* [Problem to solve]
According to the biographical passage, what role was Megan McClung serving in when she was killed in Iraq?

|Megan M. McClung|
Then-Captain McClung in undated USMC photo
April 14, 1972|
|Died||December 6, 2006
KIA in Ramadi, Iraq
|Allegiance||United States of America|
|Service/branch||United States Marine Corps|
|Years of service||1995-2006|
|Unit||I Marine Expeditionary Force|
Hawaii Medal of Honor
Megan Malia Leilani McClung (April 14, 1972–December 6, 2006) was the first female United States Marine Corps officer killed in combat during the Iraq War. Major McClung was serving as a public affairs officer in Al Anbar Province, Iraq when she was killed.
Early life; education; family
Megan Malia Leilani McClung was born on April 14, 1972 in Honolulu, Hawaii to Mike and Re McClung. She was raised in Orange County, California and graduated from Mission Viejo High School, Mission Viejo, CA in 1990. Megan became one of the first women to attend Admiral Farragut Academy in New Jersey.

* [Data provided]
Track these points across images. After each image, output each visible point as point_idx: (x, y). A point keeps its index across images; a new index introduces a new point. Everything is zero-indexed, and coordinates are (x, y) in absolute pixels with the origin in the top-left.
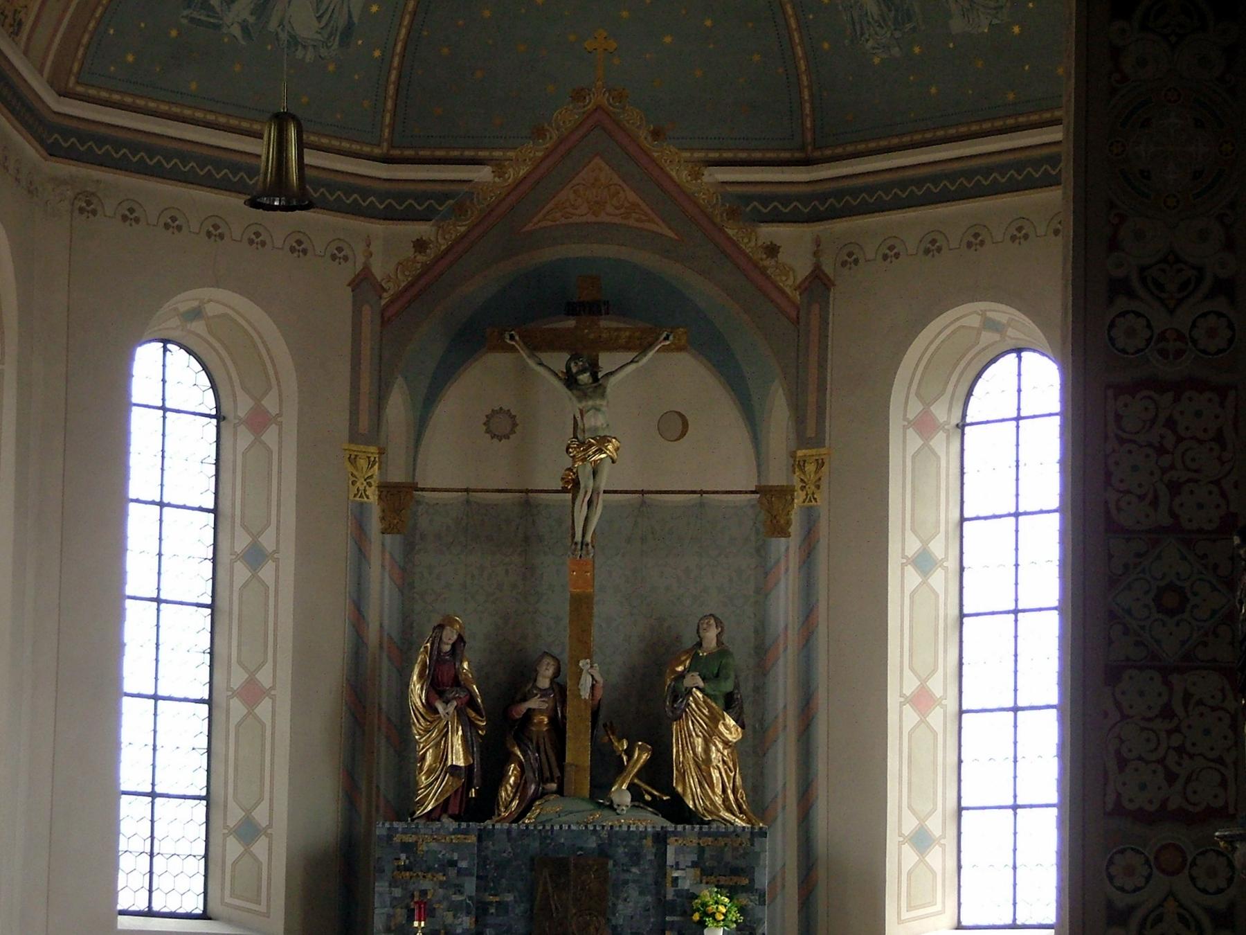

* [Written solution]
She was a public affairs officer in Al Anbar Province, Iraq.